- _Directions for this task_: Could all of the entries be written out exactly, with any pictures omitted?

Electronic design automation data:
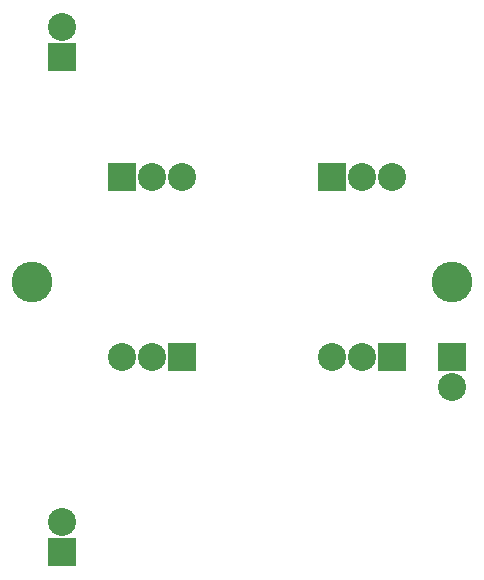
<source format=gbs>
G04 MADE WITH FRITZING*
G04 WWW.FRITZING.ORG*
G04 DOUBLE SIDED*
G04 HOLES PLATED*
G04 CONTOUR ON CENTER OF CONTOUR VECTOR*
%ASAXBY*%
%FSLAX23Y23*%
%MOIN*%
%OFA0B0*%
%SFA1.0B1.0*%
%ADD10C,0.135984*%
%ADD11C,0.093307*%
%ADD12R,0.093307X0.093307*%
%LNMASK0*%
G90*
G70*
G54D10*
X1544Y1121D03*
X144Y1121D03*
G54D11*
X1544Y871D03*
X1544Y771D03*
X1144Y1471D03*
X1244Y1471D03*
X1344Y1471D03*
X444Y1471D03*
X544Y1471D03*
X644Y1471D03*
X644Y871D03*
X544Y871D03*
X444Y871D03*
X1344Y871D03*
X1244Y871D03*
X1144Y871D03*
X244Y1871D03*
X244Y1971D03*
X244Y221D03*
X244Y321D03*
G54D12*
X1544Y871D03*
X1144Y1471D03*
X444Y1471D03*
X644Y871D03*
X1344Y871D03*
X244Y1871D03*
X244Y221D03*
G04 End of Mask0*
M02*
</source>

- _Written solution_:
<source format=gbs>
G04 MADE WITH FRITZING*
G04 WWW.FRITZING.ORG*
G04 DOUBLE SIDED*
G04 HOLES PLATED*
G04 CONTOUR ON CENTER OF CONTOUR VECTOR*
%ASAXBY*%
%FSLAX23Y23*%
%MOIN*%
%OFA0B0*%
%SFA1.0B1.0*%
%ADD10C,0.135984*%
%ADD11C,0.093307*%
%ADD12R,0.093307X0.093307*%
%LNMASK0*%
G90*
G70*
G54D10*
X1544Y1121D03*
X144Y1121D03*
G54D11*
X1544Y871D03*
X1544Y771D03*
X1144Y1471D03*
X1244Y1471D03*
X1344Y1471D03*
X444Y1471D03*
X544Y1471D03*
X644Y1471D03*
X644Y871D03*
X544Y871D03*
X444Y871D03*
X1344Y871D03*
X1244Y871D03*
X1144Y871D03*
X244Y1871D03*
X244Y1971D03*
X244Y221D03*
X244Y321D03*
G54D12*
X1544Y871D03*
X1144Y1471D03*
X444Y1471D03*
X644Y871D03*
X1344Y871D03*
X244Y1871D03*
X244Y221D03*
G04 End of Mask0*
M02*
</source>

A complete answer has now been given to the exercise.